- **Exercise description**: Looking at the records below, state how many lines include the string "Left" and add nothing further.

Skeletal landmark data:
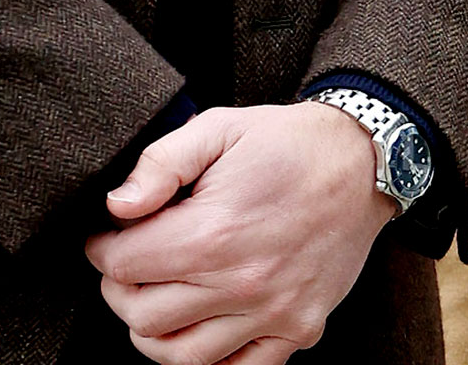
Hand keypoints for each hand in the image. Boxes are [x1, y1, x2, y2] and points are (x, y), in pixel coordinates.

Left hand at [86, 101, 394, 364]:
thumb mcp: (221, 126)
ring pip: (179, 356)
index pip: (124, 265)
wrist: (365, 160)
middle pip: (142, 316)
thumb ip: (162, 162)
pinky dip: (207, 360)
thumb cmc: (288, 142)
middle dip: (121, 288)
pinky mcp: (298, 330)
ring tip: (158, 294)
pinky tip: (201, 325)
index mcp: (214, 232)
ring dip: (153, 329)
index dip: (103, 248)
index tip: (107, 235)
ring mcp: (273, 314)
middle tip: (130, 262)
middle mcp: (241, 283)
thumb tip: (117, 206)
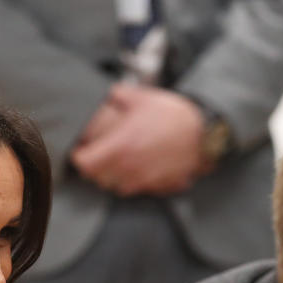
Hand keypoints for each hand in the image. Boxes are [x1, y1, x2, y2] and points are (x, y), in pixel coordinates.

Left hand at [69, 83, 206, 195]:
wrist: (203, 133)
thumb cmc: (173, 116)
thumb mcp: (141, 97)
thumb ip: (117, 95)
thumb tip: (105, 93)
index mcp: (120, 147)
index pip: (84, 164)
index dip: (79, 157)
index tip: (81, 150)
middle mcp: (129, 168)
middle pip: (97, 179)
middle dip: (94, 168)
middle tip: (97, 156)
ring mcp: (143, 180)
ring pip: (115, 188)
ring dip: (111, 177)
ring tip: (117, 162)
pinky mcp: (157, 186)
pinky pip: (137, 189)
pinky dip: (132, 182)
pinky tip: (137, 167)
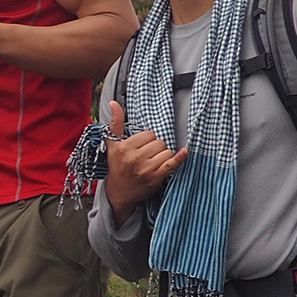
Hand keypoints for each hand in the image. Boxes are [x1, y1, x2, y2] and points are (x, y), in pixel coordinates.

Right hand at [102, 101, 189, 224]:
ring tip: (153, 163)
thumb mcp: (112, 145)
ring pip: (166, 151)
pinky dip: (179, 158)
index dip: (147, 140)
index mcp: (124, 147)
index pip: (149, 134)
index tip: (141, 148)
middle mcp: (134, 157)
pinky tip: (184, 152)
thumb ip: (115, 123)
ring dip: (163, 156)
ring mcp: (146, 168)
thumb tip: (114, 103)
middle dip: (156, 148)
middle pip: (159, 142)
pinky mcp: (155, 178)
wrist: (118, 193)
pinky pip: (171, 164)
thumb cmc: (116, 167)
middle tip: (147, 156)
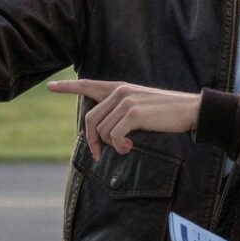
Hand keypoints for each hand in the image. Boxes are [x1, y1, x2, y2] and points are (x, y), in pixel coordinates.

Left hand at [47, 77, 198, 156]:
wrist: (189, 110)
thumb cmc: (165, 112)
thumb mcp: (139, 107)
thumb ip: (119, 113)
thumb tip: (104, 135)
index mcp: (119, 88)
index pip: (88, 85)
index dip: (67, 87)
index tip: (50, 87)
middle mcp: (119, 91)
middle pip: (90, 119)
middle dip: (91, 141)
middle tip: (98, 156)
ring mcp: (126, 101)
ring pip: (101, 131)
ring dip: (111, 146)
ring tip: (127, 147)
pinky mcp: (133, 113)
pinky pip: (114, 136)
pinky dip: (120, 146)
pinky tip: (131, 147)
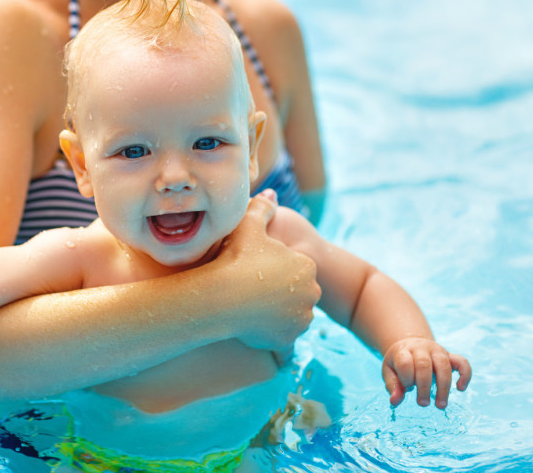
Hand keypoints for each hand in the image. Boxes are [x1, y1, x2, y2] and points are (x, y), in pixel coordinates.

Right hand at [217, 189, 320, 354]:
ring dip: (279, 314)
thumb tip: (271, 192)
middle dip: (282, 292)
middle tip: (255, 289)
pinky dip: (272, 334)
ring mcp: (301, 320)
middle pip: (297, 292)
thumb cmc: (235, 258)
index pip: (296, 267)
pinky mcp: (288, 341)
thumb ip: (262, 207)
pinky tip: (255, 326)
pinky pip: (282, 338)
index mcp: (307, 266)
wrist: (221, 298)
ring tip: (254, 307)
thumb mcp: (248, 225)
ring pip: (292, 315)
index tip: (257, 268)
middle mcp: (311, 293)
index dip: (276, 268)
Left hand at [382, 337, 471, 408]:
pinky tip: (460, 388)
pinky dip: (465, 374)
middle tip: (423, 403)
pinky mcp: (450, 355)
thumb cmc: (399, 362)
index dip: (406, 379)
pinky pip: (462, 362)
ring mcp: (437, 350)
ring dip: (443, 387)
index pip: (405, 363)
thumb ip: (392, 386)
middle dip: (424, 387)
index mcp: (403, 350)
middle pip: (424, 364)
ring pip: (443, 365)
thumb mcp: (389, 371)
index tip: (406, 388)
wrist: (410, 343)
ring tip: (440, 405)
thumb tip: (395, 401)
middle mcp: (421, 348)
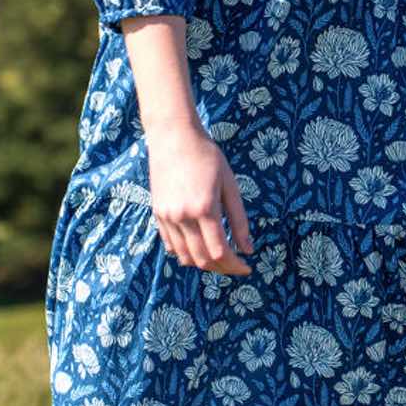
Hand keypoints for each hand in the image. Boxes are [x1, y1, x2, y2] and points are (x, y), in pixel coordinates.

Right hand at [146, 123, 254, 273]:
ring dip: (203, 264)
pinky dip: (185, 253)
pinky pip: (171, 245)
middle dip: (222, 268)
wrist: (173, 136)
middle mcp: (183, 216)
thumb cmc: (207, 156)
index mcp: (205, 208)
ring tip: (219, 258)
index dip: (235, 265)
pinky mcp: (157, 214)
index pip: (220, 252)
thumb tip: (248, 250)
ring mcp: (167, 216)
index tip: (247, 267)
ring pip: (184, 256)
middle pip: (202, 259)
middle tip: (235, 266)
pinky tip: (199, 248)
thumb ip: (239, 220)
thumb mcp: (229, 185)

---

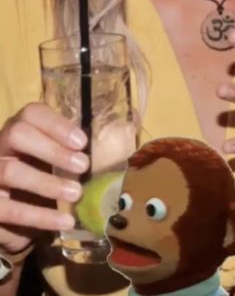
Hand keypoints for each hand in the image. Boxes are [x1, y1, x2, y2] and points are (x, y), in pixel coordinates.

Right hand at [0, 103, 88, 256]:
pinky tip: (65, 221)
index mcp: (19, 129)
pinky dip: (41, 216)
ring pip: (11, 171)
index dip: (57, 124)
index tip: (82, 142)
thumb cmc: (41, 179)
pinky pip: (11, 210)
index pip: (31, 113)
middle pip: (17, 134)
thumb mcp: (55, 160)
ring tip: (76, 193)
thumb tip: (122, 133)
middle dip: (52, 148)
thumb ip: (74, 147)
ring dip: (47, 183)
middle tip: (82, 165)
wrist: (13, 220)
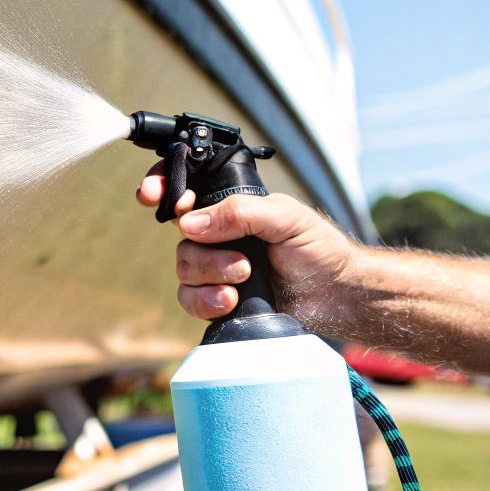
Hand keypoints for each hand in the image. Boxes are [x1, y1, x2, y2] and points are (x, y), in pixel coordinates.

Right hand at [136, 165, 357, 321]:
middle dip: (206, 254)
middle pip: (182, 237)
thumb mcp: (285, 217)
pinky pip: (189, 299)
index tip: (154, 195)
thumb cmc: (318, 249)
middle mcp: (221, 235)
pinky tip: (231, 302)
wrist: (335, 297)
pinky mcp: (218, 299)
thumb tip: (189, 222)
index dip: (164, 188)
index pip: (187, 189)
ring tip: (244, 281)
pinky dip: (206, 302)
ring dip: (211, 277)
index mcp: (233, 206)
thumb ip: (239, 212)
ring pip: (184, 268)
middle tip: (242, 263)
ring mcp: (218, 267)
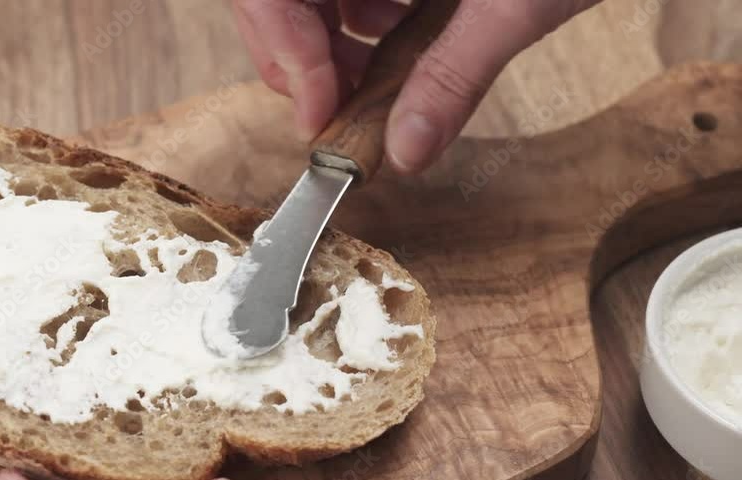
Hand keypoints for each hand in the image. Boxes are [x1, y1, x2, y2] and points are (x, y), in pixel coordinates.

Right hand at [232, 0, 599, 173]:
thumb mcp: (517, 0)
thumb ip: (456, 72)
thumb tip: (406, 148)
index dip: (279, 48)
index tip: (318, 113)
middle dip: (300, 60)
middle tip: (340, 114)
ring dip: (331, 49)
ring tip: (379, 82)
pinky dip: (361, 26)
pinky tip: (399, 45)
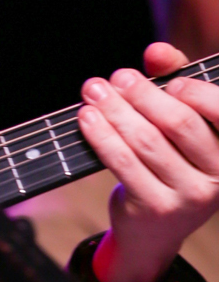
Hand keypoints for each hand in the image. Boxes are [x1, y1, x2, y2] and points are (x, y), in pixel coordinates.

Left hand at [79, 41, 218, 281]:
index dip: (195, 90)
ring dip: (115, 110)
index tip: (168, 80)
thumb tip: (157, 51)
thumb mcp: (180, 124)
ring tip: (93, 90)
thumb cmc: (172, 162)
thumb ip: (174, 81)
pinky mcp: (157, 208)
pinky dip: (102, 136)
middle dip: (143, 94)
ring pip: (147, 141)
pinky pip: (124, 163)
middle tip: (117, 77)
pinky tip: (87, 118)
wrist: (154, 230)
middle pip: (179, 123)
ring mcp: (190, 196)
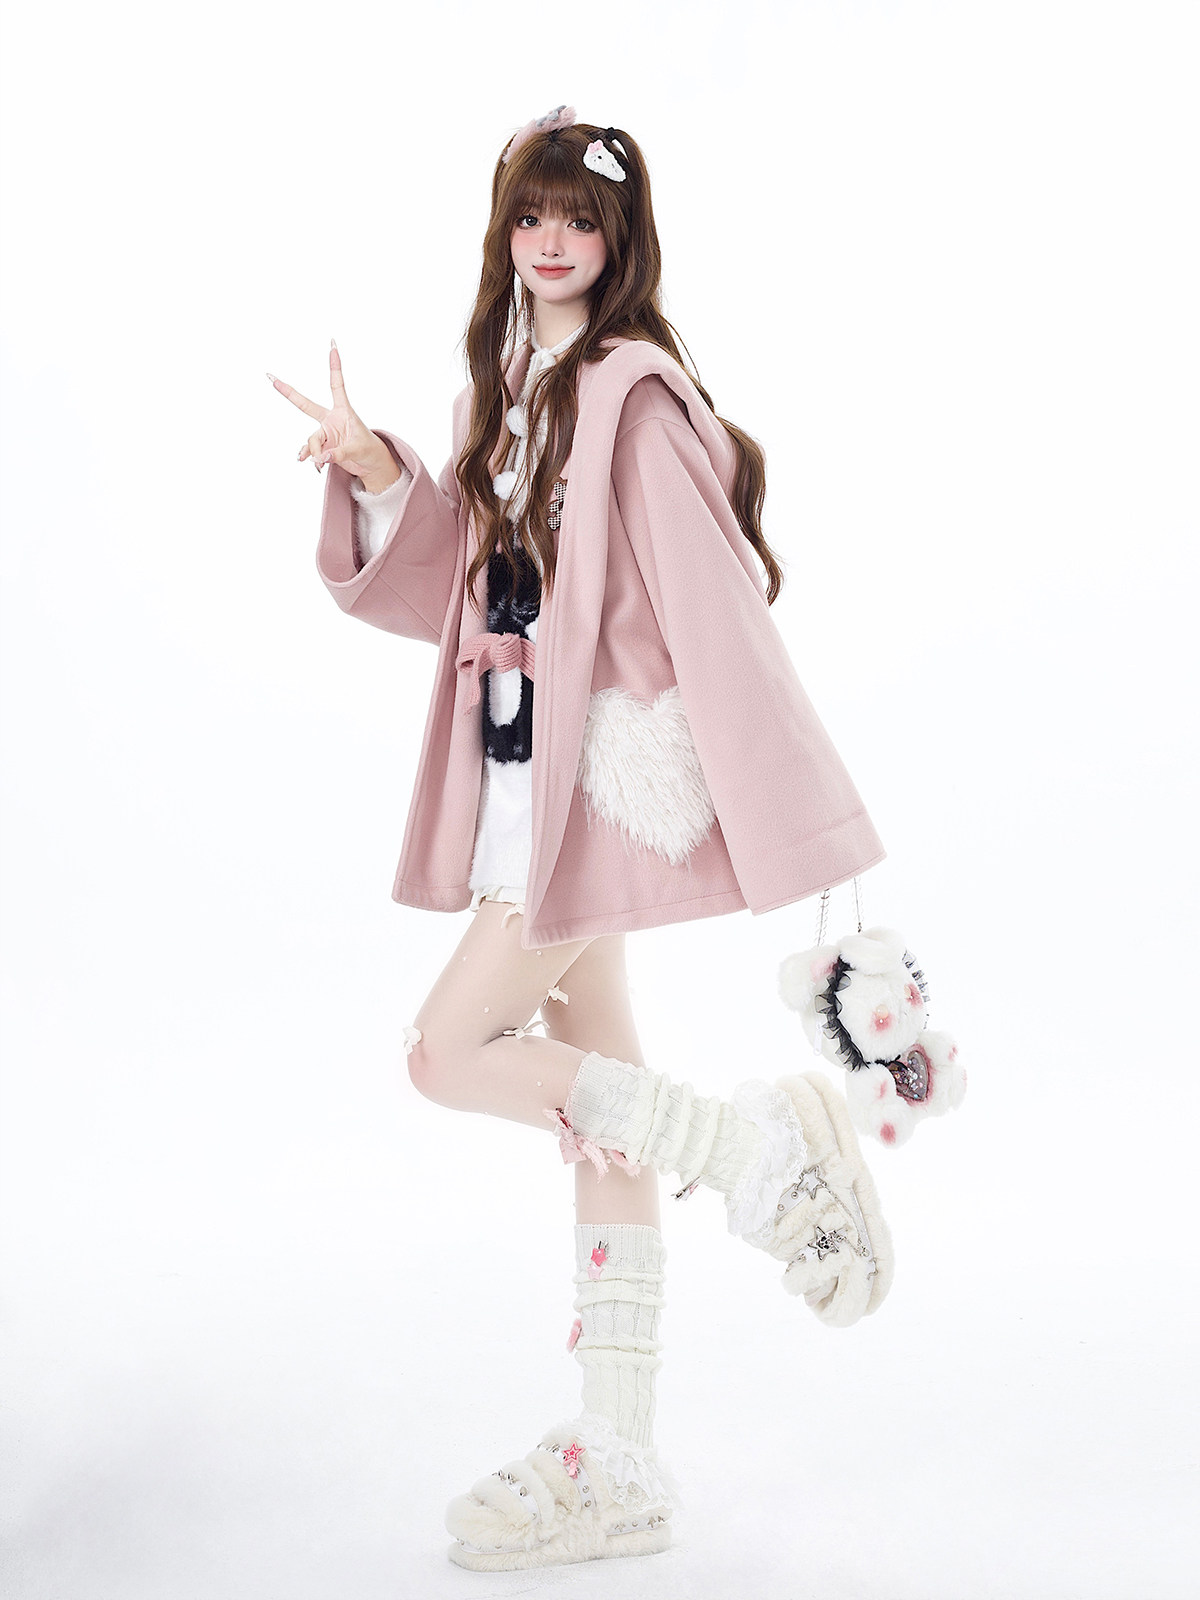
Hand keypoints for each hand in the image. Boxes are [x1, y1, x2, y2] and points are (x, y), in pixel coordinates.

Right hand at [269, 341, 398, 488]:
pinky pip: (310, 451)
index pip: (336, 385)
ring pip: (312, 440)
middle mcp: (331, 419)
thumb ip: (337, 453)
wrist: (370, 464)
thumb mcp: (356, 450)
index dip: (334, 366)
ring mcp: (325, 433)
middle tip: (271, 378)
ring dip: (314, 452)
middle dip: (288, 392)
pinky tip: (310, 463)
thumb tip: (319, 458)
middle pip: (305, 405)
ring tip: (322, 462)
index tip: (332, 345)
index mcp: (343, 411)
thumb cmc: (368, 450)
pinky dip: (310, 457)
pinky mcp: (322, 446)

- **Result for this exercise**: 5